◆ TASK TO COMPLETE:
List each line in the listing below that contains the string "Noted", treating uppercase and lowercase as different.

(Data listing)
◆ ◆ ◆ ◆

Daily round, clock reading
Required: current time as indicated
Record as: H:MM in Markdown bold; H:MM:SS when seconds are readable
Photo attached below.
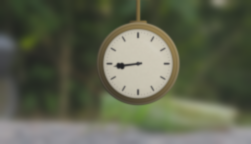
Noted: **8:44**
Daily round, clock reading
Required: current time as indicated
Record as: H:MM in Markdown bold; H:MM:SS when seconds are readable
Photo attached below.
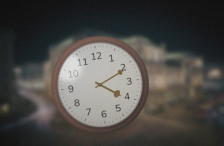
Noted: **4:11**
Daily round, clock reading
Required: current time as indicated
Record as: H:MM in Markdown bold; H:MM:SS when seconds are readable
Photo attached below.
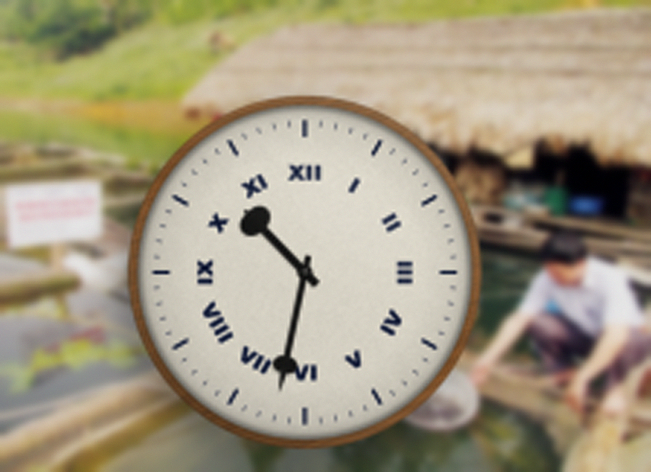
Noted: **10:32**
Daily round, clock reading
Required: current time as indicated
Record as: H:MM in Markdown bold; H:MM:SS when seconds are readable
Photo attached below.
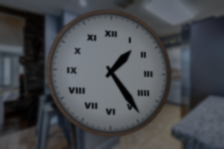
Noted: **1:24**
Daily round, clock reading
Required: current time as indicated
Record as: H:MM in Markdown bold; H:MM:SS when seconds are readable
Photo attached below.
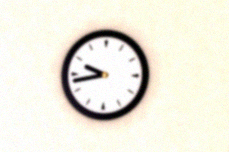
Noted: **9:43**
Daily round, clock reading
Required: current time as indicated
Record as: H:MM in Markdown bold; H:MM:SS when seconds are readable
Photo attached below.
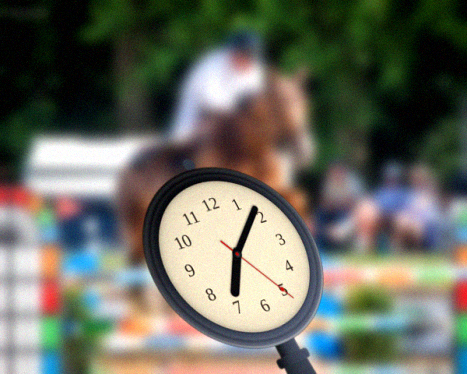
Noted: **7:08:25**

◆ ◆ ◆ ◆

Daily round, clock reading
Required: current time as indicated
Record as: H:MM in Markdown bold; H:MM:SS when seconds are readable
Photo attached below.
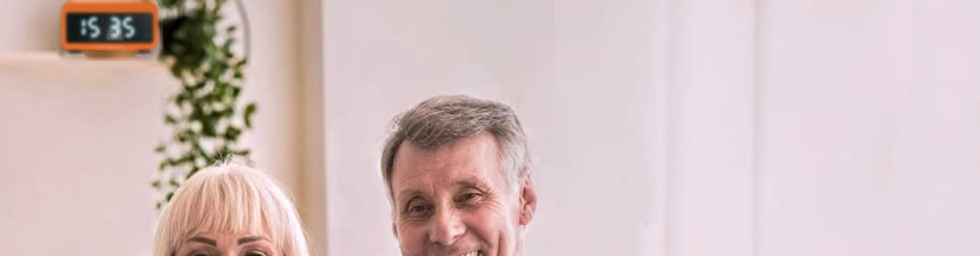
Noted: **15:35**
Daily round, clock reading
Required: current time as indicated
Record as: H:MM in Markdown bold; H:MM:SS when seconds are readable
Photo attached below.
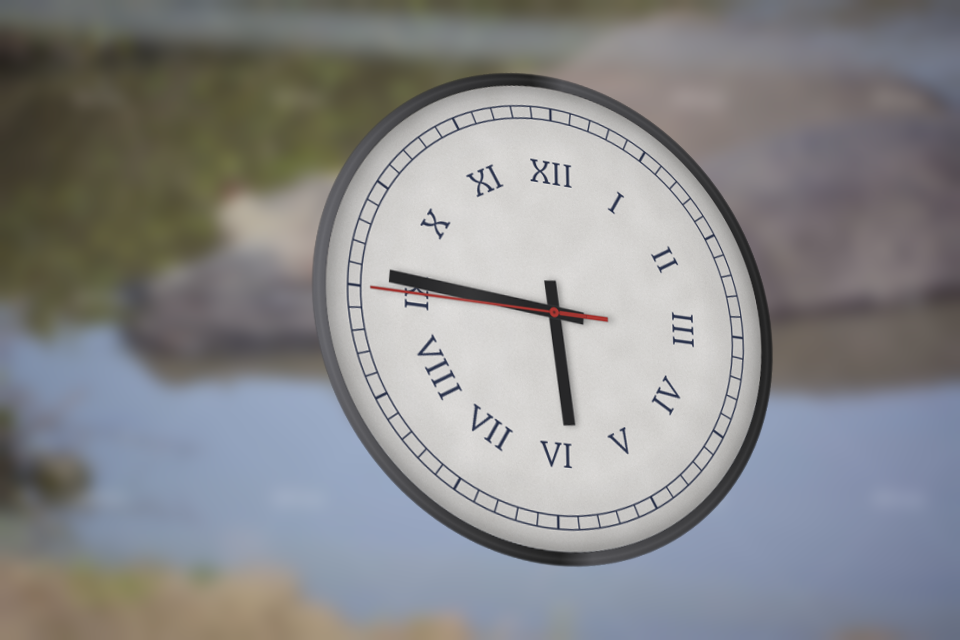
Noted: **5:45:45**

◆ ◆ ◆ ◆

◆ CORRECT RESPONSE:
Noted: **8:44**
Noted: **4:11**
Noted: **10:32**
Noted: **1:24**
Noted: **9:43**
Noted: **7:08:25**
Noted: **15:35**
Noted: **5:45:45**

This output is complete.